▶ [Extrait du document]
· · ·

Dans certains Etats membres, le droit interne exige également une
autorisation préalable de l’autorité administrative compétente (mais
seuls le Portugal, la Fédération de Russie et la République slovaque
l’ont indiqué clairement).
4.2.2. Quelles autorités sont compétentes
pour l'enregistrement des ONG et leur contrôle?
71. Les autorités chargées de l’enregistrement
et du contrôle des ONG (associations) diffère d’un pays à l’autre.
Dans beaucoup d’Etats membres du Conseil de l’Europe, les associations
sont enregistrées et parfois aussi contrôlées par les bureaux/directions
compétent(e)s de l’exécutif (par exemple en Andorre, en Belgique –
pour les associations internationales sans but lucratif créées dans
ce pays – en Bosnie-Herzégovine, à Chypre, en Grèce, en République
de Moldova, au Monténégro, au Portugal, dans la Fédération de Russie
et en République slovaque). Dans d’autres pays, ces fonctions sont
exercées par les tribunaux généraux (Allemagne, Belgique, Estonie,
Hongrie, Pologne et Roumanie), l’administration locale ou les représentants
de l’administration centrale au niveau local (Autriche, Croatie,
France et Slovénie), le service du registre dépendant du ministère
de la Justice («l'ex-République yougoslave de Macédoine» et Serbie)

· · ·

▶ [Données]
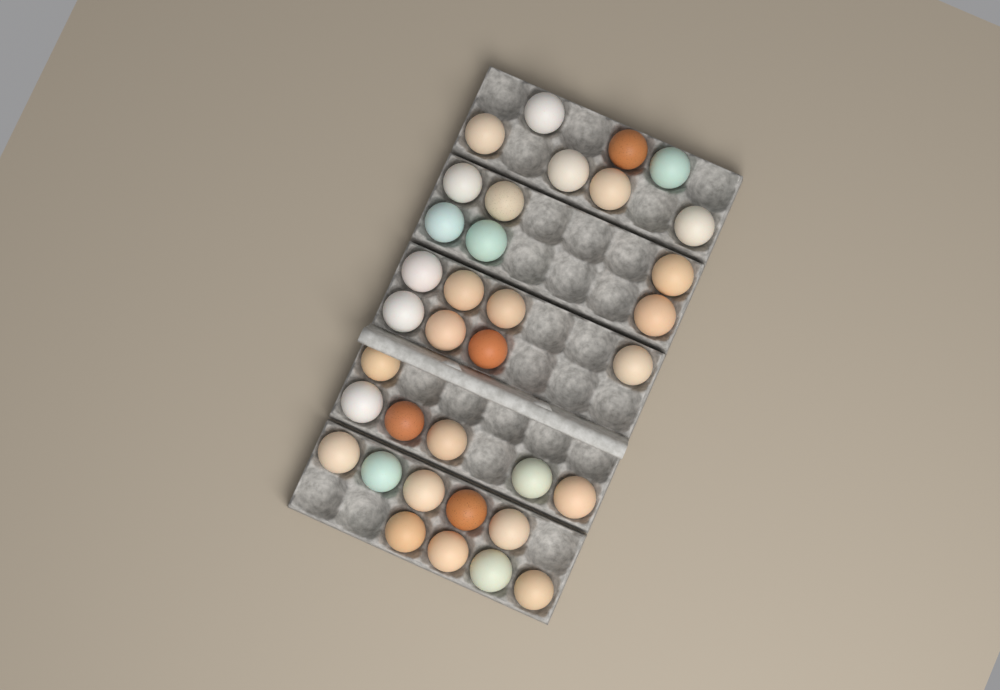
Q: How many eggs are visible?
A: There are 35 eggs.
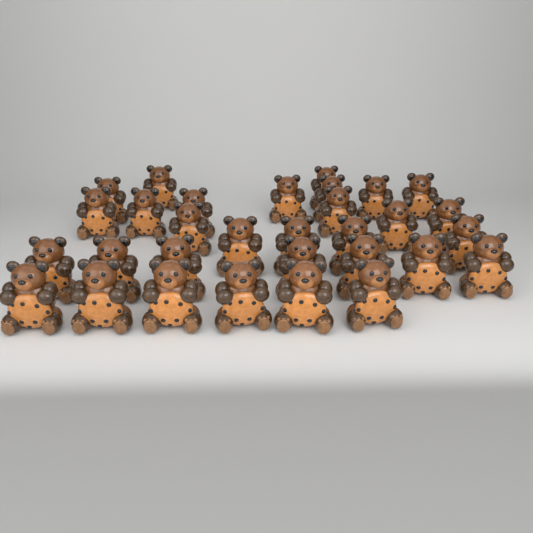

· · ·

▶ [Consigne] Reprenez l'extrait sur l'enregistrement et le contrôle des ONG à partir de ses derniers mots et poursuivez-en la rédaction.

▶ [Réponse attendue]
et d’autres agences/organismes d’enregistrement (Finlande, Géorgie,
Lettonie, Lituanie, Luxembourg, Norvège, Pays-Bas et Suède). Le
contrôle est souvent assuré par l’administration centrale (Hongrie,
Pologne – par le gouverneur de district (starosta) –
et Slovénie) et parfois par les autorités fiscales (Pays-Bas ou
Suède). Au Royaume-Uni, la Commission des œuvres de bienfaisance
est chargée de l’enregistrement et du contrôle des œuvres de bienfaisance.
4.2.3. La législation nationale
prévoit-elle une prohibition des ONG non enregistrées?
72. La plupart des Etats ont indiqué
que la législation de leur pays n’interdisait pas les ONG non enregistrées;
certaines ont évoqué les amendes applicables en cas de non-respect
de la procédure d’enregistrement (Autriche et Slovénie). La seule
exception est le Portugal, qui a indiqué qu’une interdiction frappe
les ONG qui ne se sont pas réenregistrées après deux ans (alors
qu’elles doivent le faire au terme de cette période). Dans la Fédération
de Russie, la loi prévoit que seules les ONG enregistrées peuvent fonctionner
(voir également la réponse à la question 4.1.1).
4.2.4. La législation nationale
prévoit-elle des délais fixés pour l'enregistrement d'une ONG et,
le cas échéant, des délais fixés pour annoncer le refus de son enregistrement?
73. La plupart des Etats ont indiqué
que leur législation prévoit des délais pour l’enregistrement des associations
(qui vont de cinq jours ouvrables en Estonie à trois mois en Pologne).
En Bosnie-Herzégovine et au Monténégro, l’autorité compétente doit
réagir dans le délai prescrit (respectivement 30 et 10 jours); dans
le cas contraire, l’enregistrement est considéré comme «effectué».
L’Allemagne, la Finlande, la France, la Grèce, la Norvège et la
Suède ont indiqué que leur législation nationale ne fixait aucun
délai.
4.2.5. Quelles sont les conditions
minimales à respecter pour obtenir l’enregistrement d’une ONG? Quels
sont le coût et la durée de la procédure d’enregistrement?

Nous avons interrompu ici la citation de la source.